_About this task_
Write each line below back out exactly, omitting its pictures.

Data extracted from a collection
'''

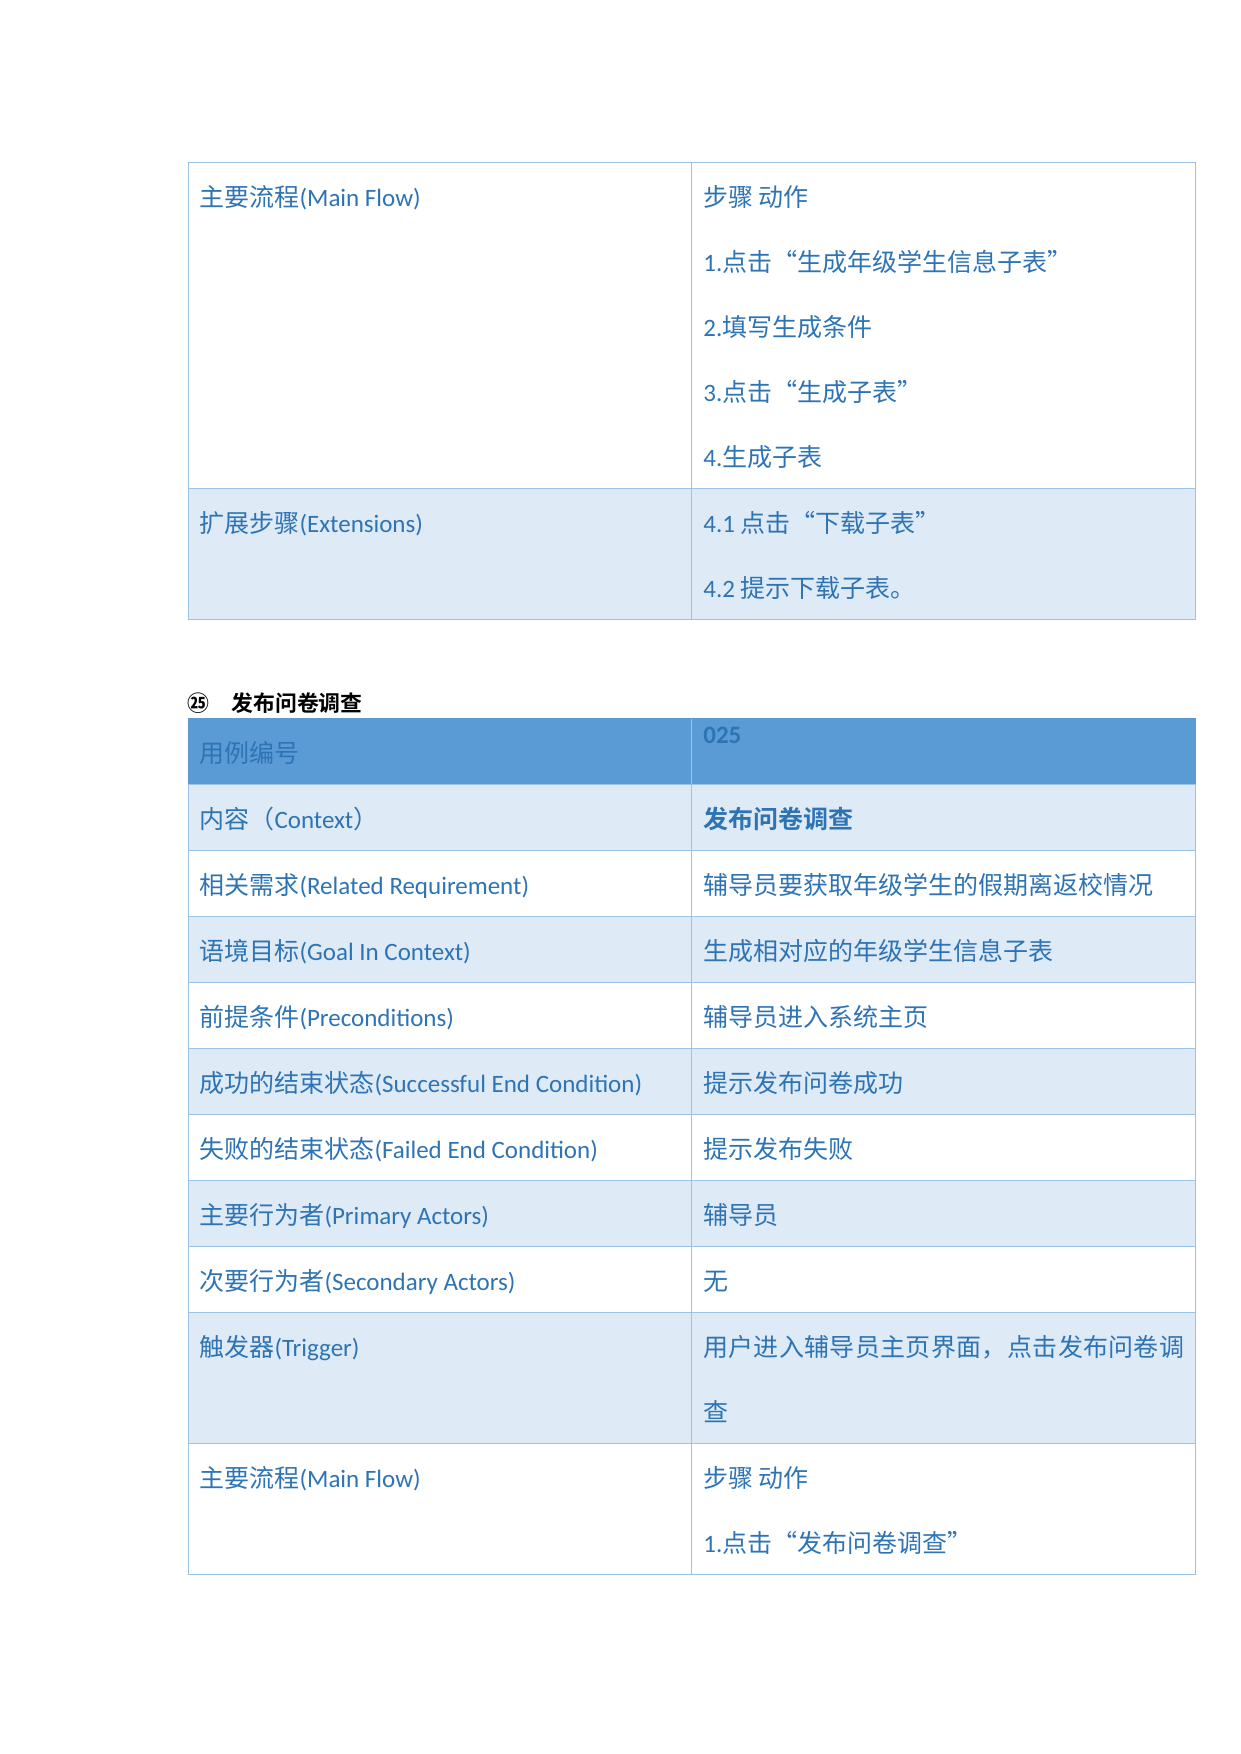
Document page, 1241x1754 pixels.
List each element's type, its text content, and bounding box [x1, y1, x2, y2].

table_cell 用户进入辅导员主页界面，点击发布问卷调查 [692, 1313, 1195, 1443]
table_cell 生成相对应的年级学生信息子表 [692, 917, 1195, 982]
table_cell 失败的结束状态(Failed End Condition) [189, 1115, 691, 1180]
table_cell 主要行为者(Primary Actors) [189, 1181, 691, 1246]
table_cell 扩展步骤(Extensions) [189, 489, 691, 619]
table_cell 发布问卷调查 [692, 785, 1195, 850]
table_cell 相关需求(Related Requirement) [189, 851, 691, 916]
table_cell 无 [692, 1247, 1195, 1312]
table_cell 前提条件(Preconditions) [189, 983, 691, 1048]
table_cell 主要流程(Main Flow) [189, 1444, 691, 1574]
table_cell 成功的结束状态(Successful End Condition) [189, 1049, 691, 1114]
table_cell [692, 1444, 1195, 1574]
table_cell 提示发布问卷成功 [692, 1049, 1195, 1114]
table_cell 次要行为者(Secondary Actors) [189, 1247, 691, 1312]
table_cell 提示发布失败 [692, 1115, 1195, 1180]
table_cell 触发器(Trigger) [189, 1313, 691, 1443]
table_cell 步骤 动作 1.点击“生成年级学生信息子表” 2.填写生成条件 3.点击“生成子表” 4.生成子表 [692, 163, 1195, 488]
table_cell 语境目标(Goal In Context) [189, 917, 691, 982]
table_cell 4.1点击“下载子表” 4.2提示下载子表。 [692, 489, 1195, 619]
table_cell 辅导员 [692, 1181, 1195, 1246]
table_header 025 [692, 719, 1195, 784]
table_cell 内容（Context） [189, 785, 691, 850]
table_cell 主要流程(Main Flow) [189, 163, 691, 488]
text 发布问卷调查 [187, 685, 1053, 718]
table_cell 辅导员进入系统主页 [692, 983, 1195, 1048]
table_cell 辅导员要获取年级学生的假期离返校情况 [692, 851, 1195, 916]
table_header 用例编号 [189, 719, 691, 784]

'''

_Response_
Document page, 1241x1754 pixels.
List each element's type, its text content, and bounding box [x1, y1, x2, y2].

table_cell 用户进入辅导员主页界面，点击发布问卷调查 [692, 1313, 1195, 1443]
table_cell 生成相对应的年级学生信息子表 [692, 917, 1195, 982]
table_cell 失败的结束状态(Failed End Condition) [189, 1115, 691, 1180]
table_cell 主要行为者(Primary Actors) [189, 1181, 691, 1246]
table_cell 扩展步骤(Extensions) [189, 489, 691, 619]
table_cell 发布问卷调查 [692, 785, 1195, 850]
table_cell 相关需求(Related Requirement) [189, 851, 691, 916]
table_cell 无 [692, 1247, 1195, 1312]
table_cell 前提条件(Preconditions) [189, 983, 691, 1048]
table_cell 主要流程(Main Flow) [189, 1444, 691, 1574]
table_cell 成功的结束状态(Successful End Condition) [189, 1049, 691, 1114]
table_cell [692, 1444, 1195, 1574]
table_cell 提示发布问卷成功 [692, 1049, 1195, 1114]
table_cell 次要行为者(Secondary Actors) [189, 1247, 691, 1312]
table_cell 提示发布失败 [692, 1115, 1195, 1180]
table_cell 触发器(Trigger) [189, 1313, 691, 1443]
table_cell 步骤 动作 1.点击“生成年级学生信息子表” 2.填写生成条件 3.点击“生成子表” 4.生成子表 [692, 163, 1195, 488]
table_cell 语境目标(Goal In Context) [189, 917, 691, 982]
table_cell 4.1点击“下载子表” 4.2提示下载子表。 [692, 489, 1195, 619]
table_cell 辅导员 [692, 1181, 1195, 1246]
table_header 025 [692, 719, 1195, 784]
table_cell 内容（Context） [189, 785, 691, 850]
table_cell 主要流程(Main Flow) [189, 163, 691, 488]
text 发布问卷调查 [187, 685, 1053, 718]
table_cell 辅导员进入系统主页 [692, 983, 1195, 1048]
table_cell 辅导员要获取年级学生的假期离返校情况 [692, 851, 1195, 916]
table_header 用例编号 [189, 719, 691, 784]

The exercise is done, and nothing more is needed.